Rushfit 8 week program

The Library Life

This blog details some of my experiences with Library materials. You can also check out my Staff Picks reviews or take a look at the books I've set out on the Staff Picks Shelf at the Library. Some of the items I review on this blog are also pinned on Pinterest.  - Sara,  Electronic Services Librarian


George St. Pierre's 'Rushfit' program

I am more than half way through MMA fighter Georges St. Pierre’s 8 week Rushfit program.  I love it, especially how quickly I see gains in strength without injuries or soreness.  (I should add that I am only doing the workout portion and never even read all the way through the nutrition aspect of it.)

 

When this first arrived at the Library I checked it out and quickly realized I liked the workouts enough to buy the set.  I wear grappling kneepads for two of the videos, but you really can get by with just hand weights and, for some exercises if you are working on a hard floor, a couple of Pilates mats piled on top of each other.

 

When I first started following the Beginner schedule, I wondered if my 5 pound weights would be too much; by the end of the second week they were already way too light.  If you watch any of the preview trailers on the Rushfit website, you can get the false impression that they are loud, frenetic workouts.
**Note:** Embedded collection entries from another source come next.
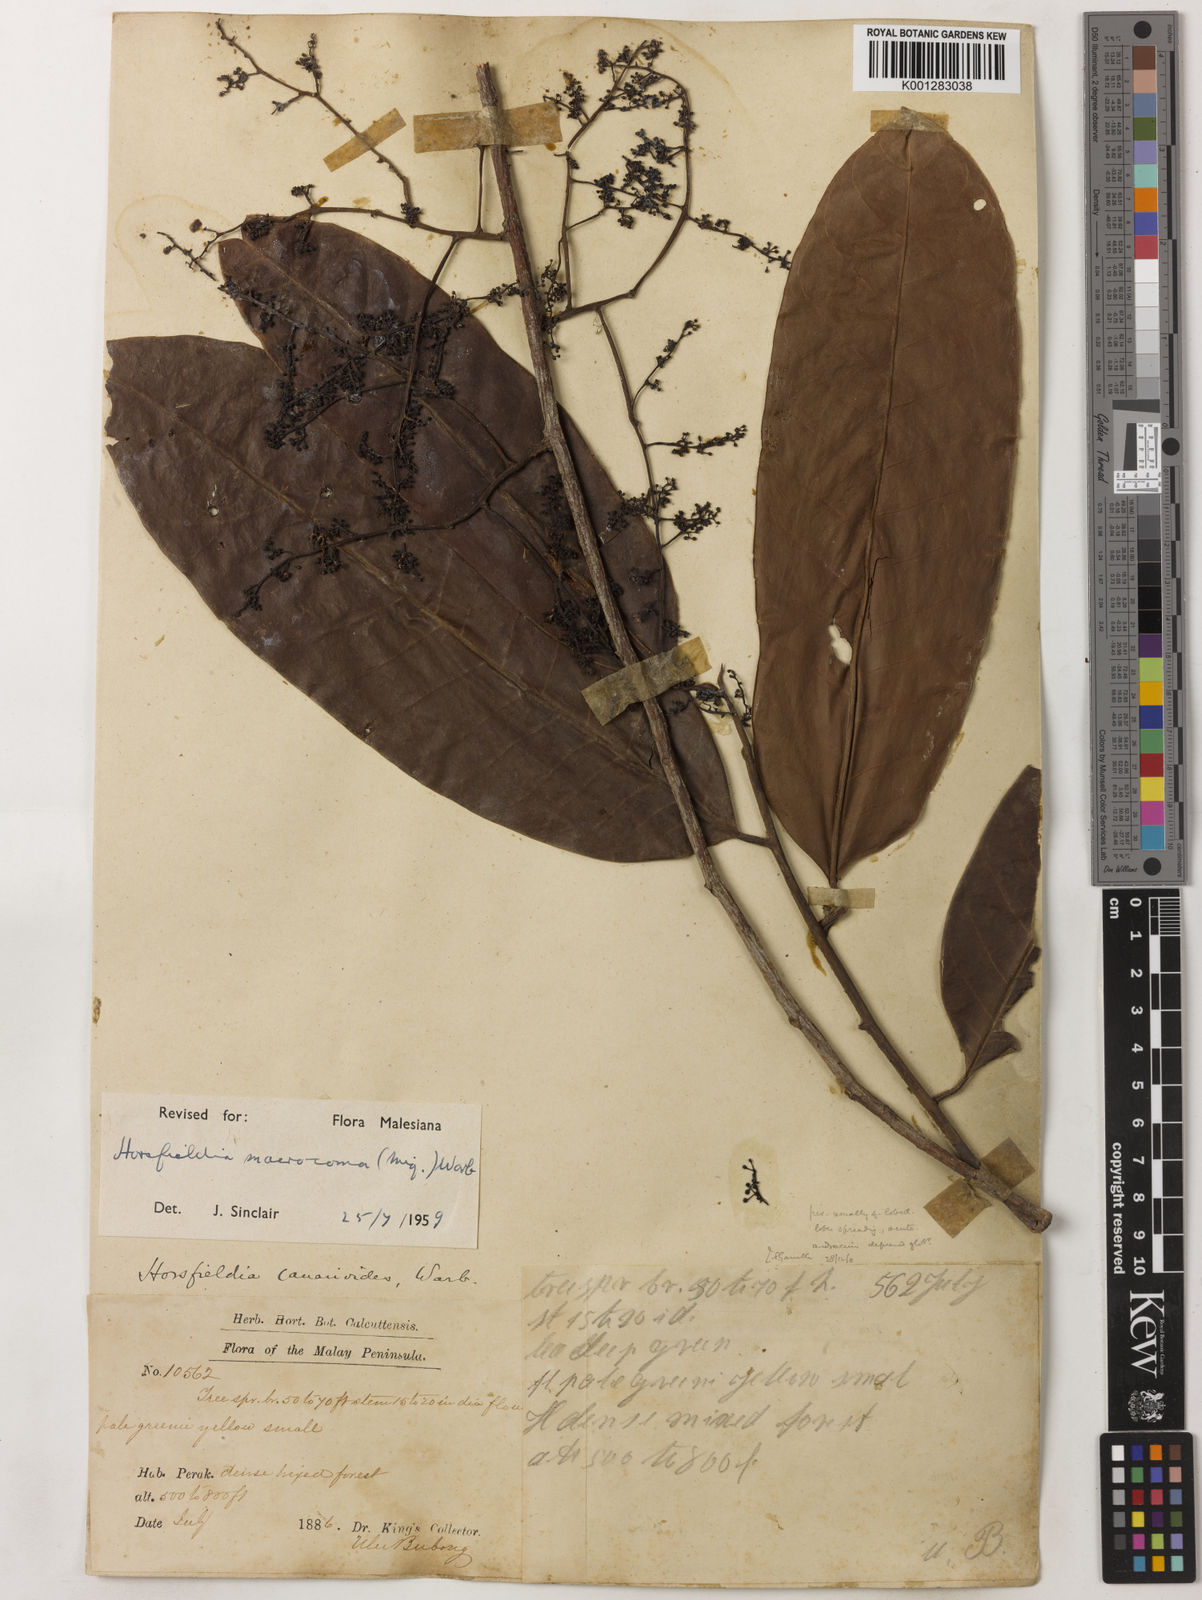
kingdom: Plantae
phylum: Tracheophyta
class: Magnoliopsida
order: Magnoliales
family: Myristicaceae
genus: Endocomia
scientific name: Endocomia canarioides
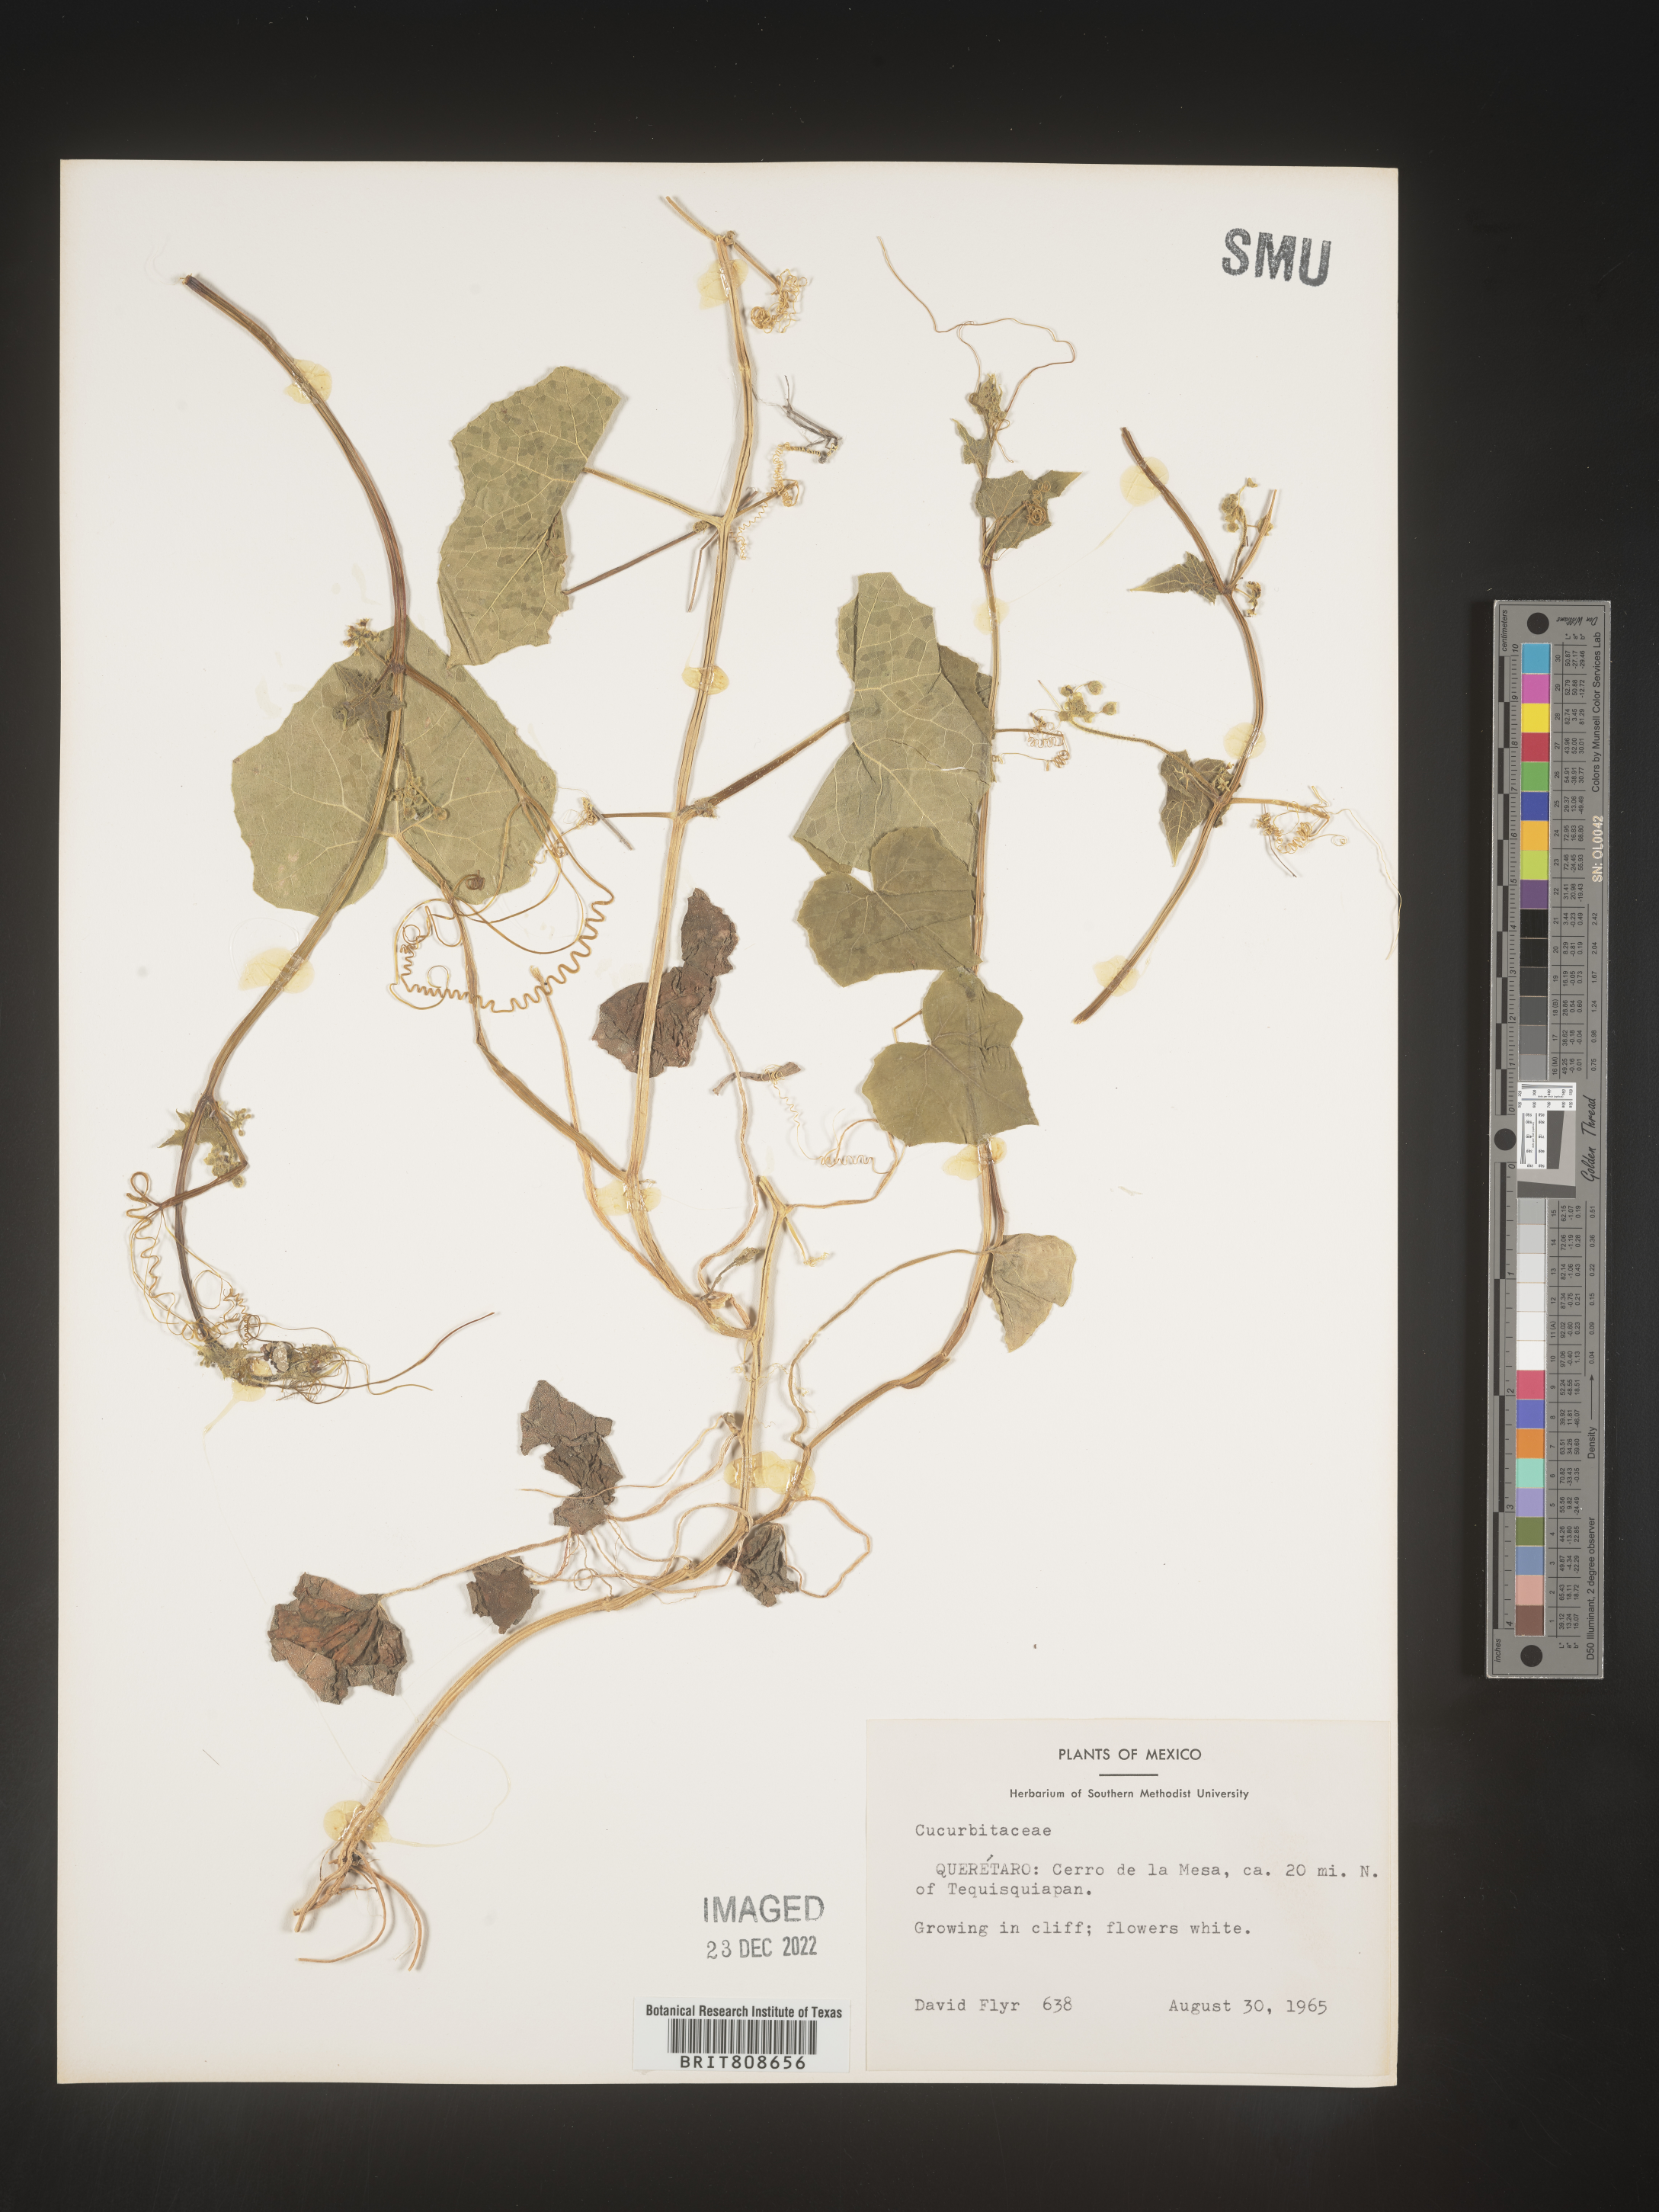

Georges St. Pierre’s trainer, Erik Owings, is actually very calm and speaks quietly and presents a very enjoyable and challenging workout. I really like his approach to functional fitness and his stress on moving with the correct form and listening to your body while pushing on.  In the Beginner schedule there is one day a week where you just do some kind of cardio for 20 or 30 minutes (I usually do my Kung Fu Kickboxing video) and then another day where you do some cardio plus one of the Rushfit videos.  There is at least one rest day each week.

 

The set consists of the following titles

 

One of my favorites is “The Fight Conditioning Workout”; there are a lot of fast combinations with shoots and sprawls as well as some grappling movements on the floor.  "Full Body Strength and Conditioning" is another favorite. Most workouts consist of the same 10 min warm-up followed by a 30 min workout and then the same 6 minute cool-down.